To that special friend I’m slowly gaining more and more confidence in again: stay. After a definitive year and a half, I’ve felt that growing apart was best, just as you said it was. And we’ve evolved to be stronger individuals. And for the past month, I’ve learned we’re still daunted by being ready. By committing fully.
I’m starting to see more of us in the near future – watching more movies, discussing hope in campus politics and the rest of the Filipino constituency, if Roy Mustang and Riza Hawkeye should have gotten together, if Joker should die, reminiscing those we had loved and remembering those we still love but differently, and hugging more.

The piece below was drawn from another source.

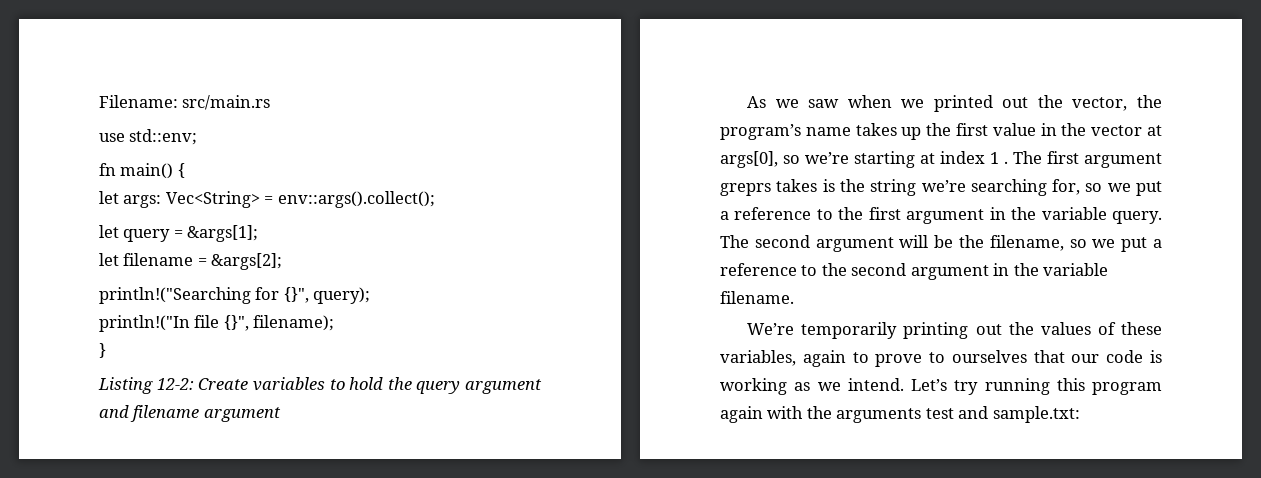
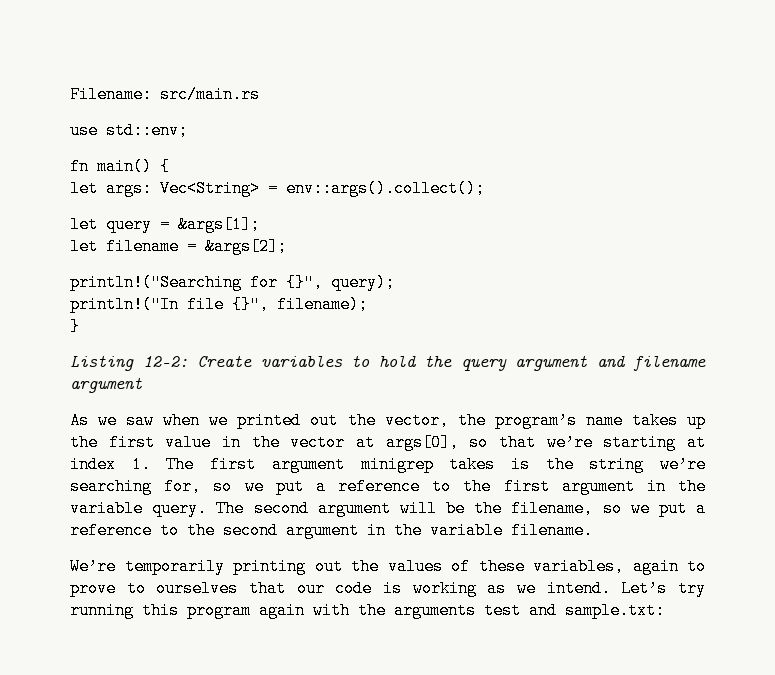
(800, 159) none -> [499,434,536,451] that
[990,152,1008,164] 1 . -> [131,456,151,473] 1.
[720,183,771,196] greprs -> [360,456,434,473] minigrep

I also see us disagreeing on what music to play out loud, on whether horror films should be on our marathon set list, and if human transmutation should have been legal. I also see us discussing the furniture we’d want when each of us start a family, but I don’t see if we’ll be starting one together. But I want to. I want to see that we’ll be standing next to each other on a cliff, our hands trembling with the vows we’ve written.

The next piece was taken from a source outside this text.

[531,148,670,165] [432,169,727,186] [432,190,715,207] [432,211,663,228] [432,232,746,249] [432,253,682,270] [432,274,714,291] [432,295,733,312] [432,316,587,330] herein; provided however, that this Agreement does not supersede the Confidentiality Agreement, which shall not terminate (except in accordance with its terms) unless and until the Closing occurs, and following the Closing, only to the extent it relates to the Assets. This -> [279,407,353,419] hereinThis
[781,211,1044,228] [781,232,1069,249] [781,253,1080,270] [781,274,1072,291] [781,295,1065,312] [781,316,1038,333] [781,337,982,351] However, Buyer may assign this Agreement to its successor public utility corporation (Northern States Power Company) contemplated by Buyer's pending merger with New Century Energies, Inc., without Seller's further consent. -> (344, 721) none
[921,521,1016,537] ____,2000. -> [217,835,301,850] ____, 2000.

Save for the glow of certainty in your eyes and the gut feeling at the pit of my stomach, I’ve got little to keep me believing. And I don’t know if it’ll be enough to sustain me when I start working while you’re still in school, even if we do make time for each other. The inevitability of further distance fuels a hesitation I wish I didn’t have.

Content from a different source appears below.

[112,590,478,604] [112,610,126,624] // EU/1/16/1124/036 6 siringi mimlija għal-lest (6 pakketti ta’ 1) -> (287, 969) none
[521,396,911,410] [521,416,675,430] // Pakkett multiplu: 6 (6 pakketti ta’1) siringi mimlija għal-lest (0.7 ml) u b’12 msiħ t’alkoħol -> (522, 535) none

All I ask is this: tell me if I’m wrong. I’m not asking for a proposal. I’m not saying we should get together right now. I’m afraid and doubtful, and I know you are, too. But tell me if you’re hesitating. Tell me if you’re more conflicted than certain, more confused than confident. Tell me if you still believe in us, and how much you’re willing to fight for us. Because I’d rather you leave early than stay longer than you’re comfortable with. Hurt me with no delays, and leave the lingering memory of your arms around me to slowly disappear.